One of my main bank accounts is with DKB. So to get Beancount working with DKB data exports, I wrote and currently maintain beancount-dkb, which provides a PyPI package to convert DKB CSV exports to the Beancount format.
So if one of the lines of your DKB CSV exports looks as follows:
"15.08.2022";"15.08.2022";"Lastschrift";"REWE Filialen Voll";"REWE SAGT DANKE.";"DE00000000000000000000";"AAAAAAAA";"-15,37";"000000000000000000";"0000000000000000000000";"";
... running it through an
ECImporter instance makes Beancount output something
like the following:
2022-08-15 * "REWE Filialen Voll" "REWE SAGT DANKE" Assets:DKB:EC -15.37 EUR
In terms of double-entry bookkeeping (which is what Beancount relies on), this is halfway there. We still need to add a second leg to this transaction to balance it out such that the total sum is zero.

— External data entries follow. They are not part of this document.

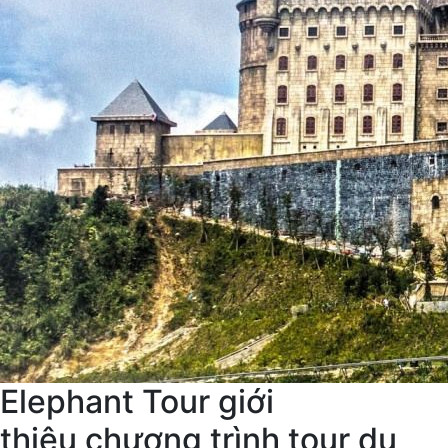
Elephant Tour giới
thiệu chương trình tour du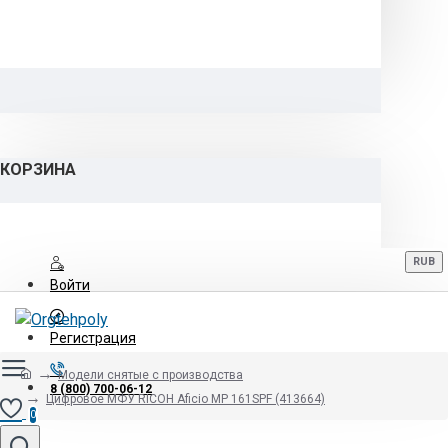
КОРЗИНА
RUB
Войти
Регистрация
Модели снятые с производства
8 (800) 700-06-12
Цифровое МФУ RICOH Aficio MP 161SPF (413664)
0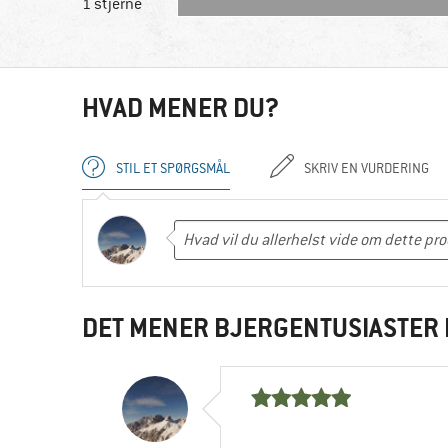
1 stjerne
HVAD MENER DU?
STIL ET SPØRGSMÅL
SKRIV EN VURDERING
DET MENER BJERGENTUSIASTER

This step is something we usually do manually. But it doesn't always have to be.
Pattern matching against the Payee
Disclaimer: I stole the following idea from beancount-mercury written by Michael Lynch.
If we look at the original transaction, the payee is always the same. And even if won't always be the same, it's at least going to contain the same pattern.
We can make use of this fact to tell the DKB importers that if the payee string contains a specific value, automatically add a second posting to a separate matching account (which is what we would have done manually anyway). This is specifically the feature I ended up pushing to PyPI last weekend.
The package distributes two importers:
ECImporter (for the German EC accounts)
CreditImporter (for credit cards).
After the update from last weekend, initializing
ECImporter looks as follows:
CONFIG = ( ECImporter( 'DE1234567898765432100', 'Assets:DKB:EC', 'EUR', file_encoding='ISO-8859-1', # New payee_patterns=[ ('REWE Filialen Voll', 'Expenses:Supermarket:REWE'), ], ), )
payee_patterns is a new parameter that should contain a list of
(regex, account) tuples as an argument. With this in place,
ECImporter compiles the
given regular expressions and uses this list to check if the payee of a given
transaction matches any of the given values. If that is the case, the second
posting (referencing the
account) is automatically inserted.
CreditImporter has been adjusted as follows:
CONFIG = ( CreditImporter( '1234********5678', 'Assets:DKB:Credit', 'EUR', file_encoding='ISO-8859-1', # New description_patterns=[ ('REWE SAGT DANKE', 'Expenses:Supermarket:REWE'), ], ), )
The idea is the same as in
ECImporter. Just that instead of
CreditImporter relies on
description_patterns because at the time of this
writing, the CSV exports from DKB credit card accounts do not include a payee
field. So the transaction's description string is all we have to work with.
With this updated API and the updated importers,
outputs the following transaction:
2022-08-15 * "REWE Filialen Voll" "REWE SAGT DANKE" Assets:DKB:EC -15.37 EUR Expenses:Supermarket:REWE
The fact that I don't have to add this one line myself reduces my work by about a half. Thanks Michael, for coming up with the idea!